Suppose that 𝑋 is a normally distributed variable with the mean 𝜇 and a standard deviation 𝜎. Find probability that 𝑋 is greater than 𝜇 minus 1.5𝜎 and the probability that 𝜇 minus 1.96𝜎 is less than 𝑋 which is less than 𝜇 plus 1.96𝜎
Starting with the first one, the probability that 𝑋 is greater than 𝜇 minus 1.5𝜎, because we know that 𝑋 is a normally distributed variable, its probabilities are symmetrical about the mean under this bell-shaped curve. And that means the probability that 𝑋 will be less than the mean is 0.5, and the probability that 𝑋 will be greater than the mean is 0.5.
From there, we move away from the mean by counting the standard deviations, one standard deviation away from the mean, two standard deviations away from the mean, and on the left, a negative standard deviation, a negative two standard deviation. We want to know the probability that 𝑋 is greater than the mean minus 1.5 times a standard deviation. To do this, we’ll need to calculate a 𝑧-score.
To do this, we’ll need to calculate a 𝑧-score. To convert our 𝑋-value to a 𝑧-score, we take 𝑋 subtract the mean and then divide that by the standard deviation. In this case, we’ll need to take the mean 𝜇 minus 1.5𝜎 minus the mean. Since we’re adding 𝜇 and then subtracting 𝜇, those cancel out, leaving us with negative 1.5𝜎 over 𝜎. And those 𝜎s also cancel out, telling us we’re looking for the place where 𝑧 is greater than negative 1.5.

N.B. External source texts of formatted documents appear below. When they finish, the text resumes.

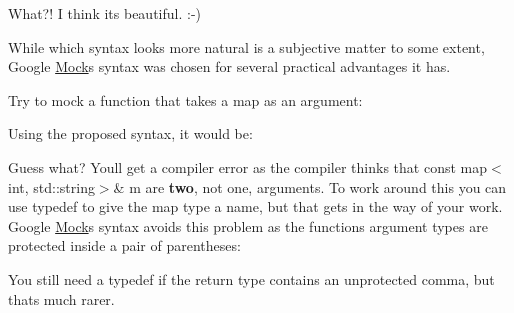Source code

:What?! I think it\textquotesingle{}s beautiful. \+:-\/)

While which syntax looks more natural is a subjective matter to some extent, Google \mbox{\hyperlink{classMock}{Mock}}\textquotesingle{}s syntax was chosen for several practical advantages it has.

Try to mock a function that takes a map as an argument\+: 
\begin{DoxyCode}{0}
\end{DoxyCode}


Using the proposed syntax, it would be\+: 
\begin{DoxyCode}{0}
\end{DoxyCode}


Guess what? You\textquotesingle{}ll get a compiler error as the compiler thinks that {\ttfamily const map$<$int, std\+::string$>$\& m} are {\bfseries{two}}, not one, arguments. To work around this you can use {\ttfamily typedef} to give the map type a name, but that gets in the way of your work. Google \mbox{\hyperlink{classMock}{Mock}}\textquotesingle{}s syntax avoids this problem as the function\textquotesingle{}s argument types are protected inside a pair of parentheses\+: 
\begin{DoxyCode}{0}
\end{DoxyCode}


You still need a {\ttfamily typedef} if the return type contains an unprotected comma, but that\textquotesingle{}s much rarer.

𝑧-scores also fall on this curve. And instead of using the mean and the standard deviation, we have a 𝑧-score of zero at the mean. And we’re interested in the places where 𝑧 is greater than negative 1.5, which is this probability. It’s the space under the curve up until the point negative 1.5. Before we move on, I want you to notice that when our 𝑋 is in the form 𝜇 plus or minus some standard deviation, the 𝑧-score is always the coefficient of 𝜎. This will help us a little bit later on.
We’ll need to consult a table of areas. Now, this table of areas is giving us the space between zero and 𝑧. This is why you’ll notice that there are no negative values for 𝑧. There is one important fact that we need to remember. This curve is symmetrical about the origin. And that means the distance from zero to 𝑧 is the same as the distance from negative 𝑧 to zero. We also remember that the probability that 𝑋 is above the mean, or the probability that 𝑧 is above zero, is half, that means the probability that 𝑧 is greater than zero plus the probability that 𝑧 falls between zero and one-half.
Our table is giving us the space between zero and one and a half, which we know will be the same amount as between zero and negative one and a half. We know we have one-half. And we look on the table at 1.5. And we see it has an area of 0.4332. We need to add 0.5 plus 0.4332. The probability that 𝑋 is greater than the mean minus 1.5𝜎 equals 0.9332. We need to follow a similar procedure to find part b).
𝑋 is normally distributed about the mean. And because the limits on 𝑋 are in this format, the mean plus or minus something times the standard deviation, the coefficient of the standard deviation is going to be our 𝑧-score. We need to consider the probability that negative 9.6 is less than 𝑧, which is less than 1.96. Our center is at zero. We’re interested in this area.
Because we know that this curve is symmetrical, we can take the area between zero and 1.96, that’s the probability that 𝑧 would fall between zero and 1.96, and we just multiply that by two. We’ll bring back our table of areas. For the probability that 𝑧 falls between zero and some 𝑧-score, this time we’re interested in 1.96. We go to the 1.9 row and then the 0.06 column. The probability that 𝑧 falls between zero and 1.96 is 0.4750.
So, we need to multiply 0.4750 times two. When we do that, we get 0.9500. And we can simplify that to say 0.95. The probability that 𝑋 falls between the mean minus 1.96 times a standard deviation and the mean plus 1.96 times the standard deviation equals 0.95.